My vote is for plastic clothes pins. Bought a bag about twenty years ago and I have only used about one-fourth of them. They're already drilled through the handles so I strung them on a copper wire over my sink. They have small teeth right to the leading edge so a tiny bite of the corner of the neg is all it takes to hold tight and not get into the image. I can drop about ten at a time into a film box without touching any film by squeezing all ten handles together at once after positioning a box under the dry negs and catching one corner of each film.
Ansel said to use wooden clothes pins but I thought they're too smooth thus forcing a bigger bite and besides they may absorb water or chemicals and ferment or whatever.
-- John Hennessy (firstname.lastname@example.org), March 27, 2001.
I built myself a film drying cabinet that can accept both sheet and roll film. For clips, I purchased small chrome clips that I found in an Office Depot store. They work really well, and they're less expensive than what one would expect to find in a photo supply store.
-- neil poulsen (email@example.com), March 28, 2001.

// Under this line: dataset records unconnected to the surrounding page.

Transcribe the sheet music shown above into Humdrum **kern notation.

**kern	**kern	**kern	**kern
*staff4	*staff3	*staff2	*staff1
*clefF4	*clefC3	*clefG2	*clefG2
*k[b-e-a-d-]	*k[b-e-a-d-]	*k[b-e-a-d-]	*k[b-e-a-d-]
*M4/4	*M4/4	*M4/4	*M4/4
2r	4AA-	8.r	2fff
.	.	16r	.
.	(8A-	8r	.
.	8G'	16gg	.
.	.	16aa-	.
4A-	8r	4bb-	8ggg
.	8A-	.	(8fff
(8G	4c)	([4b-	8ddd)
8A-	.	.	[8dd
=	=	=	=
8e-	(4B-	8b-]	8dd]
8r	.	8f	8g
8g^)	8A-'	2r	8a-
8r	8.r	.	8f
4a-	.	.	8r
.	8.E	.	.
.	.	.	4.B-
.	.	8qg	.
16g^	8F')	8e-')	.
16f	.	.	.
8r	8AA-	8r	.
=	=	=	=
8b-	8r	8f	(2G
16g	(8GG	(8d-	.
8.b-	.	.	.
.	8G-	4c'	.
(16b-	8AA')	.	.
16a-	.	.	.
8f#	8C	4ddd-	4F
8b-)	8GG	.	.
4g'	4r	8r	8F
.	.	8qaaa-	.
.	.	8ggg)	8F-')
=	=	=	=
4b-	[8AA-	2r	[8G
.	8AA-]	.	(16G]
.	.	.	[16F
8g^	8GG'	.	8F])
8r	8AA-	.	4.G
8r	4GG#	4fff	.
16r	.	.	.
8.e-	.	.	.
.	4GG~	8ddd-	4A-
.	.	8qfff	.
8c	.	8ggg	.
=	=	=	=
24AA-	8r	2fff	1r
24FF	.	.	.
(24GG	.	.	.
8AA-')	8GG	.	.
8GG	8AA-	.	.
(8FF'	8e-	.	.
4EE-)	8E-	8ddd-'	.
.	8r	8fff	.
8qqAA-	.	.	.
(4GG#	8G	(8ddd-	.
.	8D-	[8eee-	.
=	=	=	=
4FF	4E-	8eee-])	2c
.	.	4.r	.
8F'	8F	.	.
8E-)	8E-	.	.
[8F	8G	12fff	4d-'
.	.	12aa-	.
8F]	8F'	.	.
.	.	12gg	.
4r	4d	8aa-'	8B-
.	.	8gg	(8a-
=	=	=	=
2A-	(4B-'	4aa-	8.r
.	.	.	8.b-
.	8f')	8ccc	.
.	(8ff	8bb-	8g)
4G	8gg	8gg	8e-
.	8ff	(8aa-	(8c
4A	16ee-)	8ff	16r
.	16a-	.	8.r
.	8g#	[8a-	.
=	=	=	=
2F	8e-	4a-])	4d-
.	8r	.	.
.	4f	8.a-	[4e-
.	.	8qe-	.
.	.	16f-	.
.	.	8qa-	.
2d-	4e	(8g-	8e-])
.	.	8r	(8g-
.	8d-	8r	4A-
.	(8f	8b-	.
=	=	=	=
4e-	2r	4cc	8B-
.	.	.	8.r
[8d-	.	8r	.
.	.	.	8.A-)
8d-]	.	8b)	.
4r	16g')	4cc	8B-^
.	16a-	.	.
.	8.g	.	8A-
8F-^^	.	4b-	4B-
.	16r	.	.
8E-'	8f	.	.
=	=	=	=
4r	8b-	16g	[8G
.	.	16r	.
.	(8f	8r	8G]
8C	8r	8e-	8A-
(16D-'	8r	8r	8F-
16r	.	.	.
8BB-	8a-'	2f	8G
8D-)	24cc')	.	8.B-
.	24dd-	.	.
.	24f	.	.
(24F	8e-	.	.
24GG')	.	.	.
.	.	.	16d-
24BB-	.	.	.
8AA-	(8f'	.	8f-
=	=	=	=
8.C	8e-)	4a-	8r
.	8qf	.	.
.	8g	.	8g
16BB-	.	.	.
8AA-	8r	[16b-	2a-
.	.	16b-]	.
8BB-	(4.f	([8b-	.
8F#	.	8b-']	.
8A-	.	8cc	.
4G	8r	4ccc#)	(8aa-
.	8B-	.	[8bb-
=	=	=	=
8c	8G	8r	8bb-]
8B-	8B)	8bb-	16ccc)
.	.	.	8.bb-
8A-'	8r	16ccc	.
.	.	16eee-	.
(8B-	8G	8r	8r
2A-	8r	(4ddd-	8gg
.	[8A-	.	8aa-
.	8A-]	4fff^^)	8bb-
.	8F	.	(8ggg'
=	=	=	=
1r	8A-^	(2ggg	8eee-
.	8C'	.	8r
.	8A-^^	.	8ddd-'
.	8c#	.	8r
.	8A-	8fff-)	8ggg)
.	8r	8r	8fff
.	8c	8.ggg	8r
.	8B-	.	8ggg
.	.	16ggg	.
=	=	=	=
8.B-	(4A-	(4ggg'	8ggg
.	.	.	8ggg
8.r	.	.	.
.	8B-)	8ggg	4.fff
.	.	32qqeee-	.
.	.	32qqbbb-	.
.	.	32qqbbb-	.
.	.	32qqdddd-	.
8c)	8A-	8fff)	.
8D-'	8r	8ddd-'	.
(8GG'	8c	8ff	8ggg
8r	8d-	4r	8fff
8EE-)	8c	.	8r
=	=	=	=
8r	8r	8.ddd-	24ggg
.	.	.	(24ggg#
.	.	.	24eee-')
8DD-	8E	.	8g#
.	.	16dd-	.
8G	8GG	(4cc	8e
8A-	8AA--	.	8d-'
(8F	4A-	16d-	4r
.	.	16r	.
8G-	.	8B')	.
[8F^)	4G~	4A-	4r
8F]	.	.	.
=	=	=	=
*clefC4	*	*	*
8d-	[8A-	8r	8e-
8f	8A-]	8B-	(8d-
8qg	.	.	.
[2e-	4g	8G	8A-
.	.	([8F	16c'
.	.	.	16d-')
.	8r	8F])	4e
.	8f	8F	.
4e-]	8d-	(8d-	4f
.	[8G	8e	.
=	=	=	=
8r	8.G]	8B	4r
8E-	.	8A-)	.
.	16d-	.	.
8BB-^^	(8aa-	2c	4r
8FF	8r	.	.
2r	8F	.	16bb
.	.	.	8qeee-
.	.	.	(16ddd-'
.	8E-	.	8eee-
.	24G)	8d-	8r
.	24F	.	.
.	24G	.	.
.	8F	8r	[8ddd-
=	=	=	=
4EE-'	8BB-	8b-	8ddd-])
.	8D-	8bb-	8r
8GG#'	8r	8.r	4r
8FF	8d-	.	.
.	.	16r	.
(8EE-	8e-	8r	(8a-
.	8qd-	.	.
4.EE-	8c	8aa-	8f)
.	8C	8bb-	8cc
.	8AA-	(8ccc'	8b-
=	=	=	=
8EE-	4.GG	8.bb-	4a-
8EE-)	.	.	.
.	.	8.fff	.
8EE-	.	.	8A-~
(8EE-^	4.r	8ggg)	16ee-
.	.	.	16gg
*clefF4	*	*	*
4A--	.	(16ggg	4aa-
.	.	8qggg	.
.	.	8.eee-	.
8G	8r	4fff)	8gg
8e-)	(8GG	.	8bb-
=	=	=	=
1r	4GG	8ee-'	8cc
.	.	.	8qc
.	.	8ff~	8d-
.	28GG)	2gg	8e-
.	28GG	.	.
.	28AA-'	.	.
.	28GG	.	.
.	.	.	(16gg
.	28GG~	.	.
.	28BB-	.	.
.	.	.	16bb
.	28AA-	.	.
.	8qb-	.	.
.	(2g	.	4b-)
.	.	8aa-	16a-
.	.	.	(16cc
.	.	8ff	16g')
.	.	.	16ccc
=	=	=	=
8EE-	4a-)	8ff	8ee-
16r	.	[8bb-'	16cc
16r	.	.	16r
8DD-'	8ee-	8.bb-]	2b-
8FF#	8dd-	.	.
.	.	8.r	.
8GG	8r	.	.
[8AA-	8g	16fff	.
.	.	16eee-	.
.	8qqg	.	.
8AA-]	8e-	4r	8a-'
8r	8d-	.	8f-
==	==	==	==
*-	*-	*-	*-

I process 4 X 5 and 8 X 10 film in a Unicolor drum but I wash and dry the negs in metal negative racks, the kind designed for dip and dunk processing. I find that they keep the film nicely separated during wash and are quite secure for drying film. After drying, the neg may stick a bit where it touched the metal frame but that hasn't been a printing problem at all.
-- David Grandy (firstname.lastname@example.org), March 28, 2001.
Thanks to everyone for all the great ideas.
I went to my art supply store today and found a supply of small chromed "bulldog" clips, size "0" that work beautifully and only cost $0.24 each. They are those typical clips we all used in school and surprisingly the metal clip edges come together quite precisely and hold firmly even the tiniest bit of negative corner. The also have holes in each "handle" so that they freely slip onto a drying line. These are probably the same clips noted in one of the above responses that were purchased at Office Depot.
Thanks for all the input; the wooden clothes pins go back outside to the clothes drying line where they belong!